** start RECORDS SHOWN **
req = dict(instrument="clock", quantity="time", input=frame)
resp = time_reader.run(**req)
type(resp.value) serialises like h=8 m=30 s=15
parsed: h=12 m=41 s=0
** end RECORDS SHOWN **
** start RECORDS SHOWN **
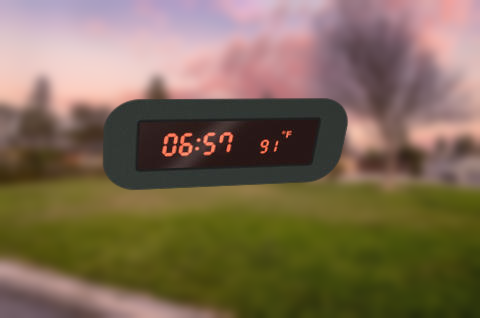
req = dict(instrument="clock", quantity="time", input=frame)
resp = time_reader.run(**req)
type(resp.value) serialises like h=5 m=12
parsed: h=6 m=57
** end RECORDS SHOWN **
* [AIM OF THE TASK]: Count the lines in the data that contain the string "resp". Case counts. Reply with the number only.

* [ANSWER TO THE TASK]: 4